Pola tanam dengan sistem agroforestri tidak berpengaruh terhadap pertumbuhan pohon sentang. Hal ini diduga karena waktu pengukuran yang relatif singkat yakni hanya berkisar tiga bulan. Pertumbuhan akar sentang mengarah ke permukaan baik agroforestri maupun monokultur. Hal ini diakibatkan oleh pergerakan akar yang mengikuti letak unsur hara dan air. Unsur hara tersedia di permukaan tanah akibat adanya pemupukan pada tanaman sela pada sistem agroforestri. Selain itu, curah hujan yang cukup tinggi juga menyebabkan terjadinya erosi.

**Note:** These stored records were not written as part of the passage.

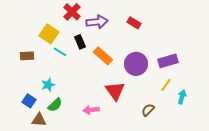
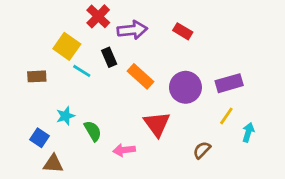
green semicircle: (55, 105) -> (93, 131), moved, turned -77

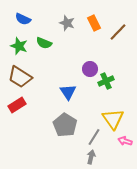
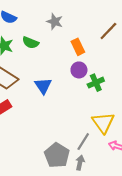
orange rectangle: (94, 23) -> (78, 47), moved
blue triangle: (68, 92) -> (43, 86), moved
gray pentagon: (65, 125) -> (57, 155), moved

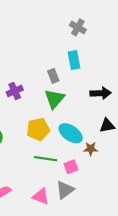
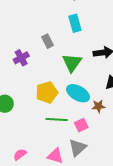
gray rectangle: (53, 76) -> (48, 41), moved
green triangle: (55, 99) -> (72, 63), moved

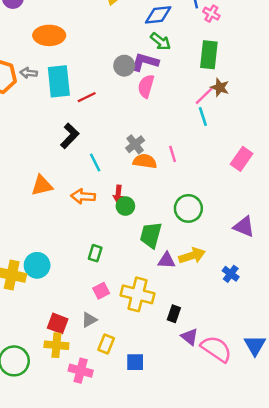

Pola tanam dengan sistem agroforestri juga mempengaruhi pertumbuhan, produksi dan kandungan senyawa meniran merah dan kuning. Sistem agroforestri menurunkan pertumbuhan dan produksi meniran merah dan kuning akibat kekurangan cahaya. Namun sistem agroforestri cenderung meningkatkan kandungan dan produksi senyawa filantin dan hipofilantin pada meniran merah dan kuning. Hal ini dipengaruhi oleh adanya cekaman cahaya tersebut sehingga meniran melakukan mekanisme pertahanan dengan memproduksi metabolit sekunder yang lebih tinggi. Meniran kuning memiliki kandungan dan produksi senyawa filantin dan hipofilantin yang lebih tinggi dibandingkan dengan meniran merah bahkan tidak terdeteksi pada meniran merah yang ditanam secara monokultur. Sistem agroforestri mampu memicu pembentukan senyawa filantin pada meniran merah yaitu 0.0018 mg/g.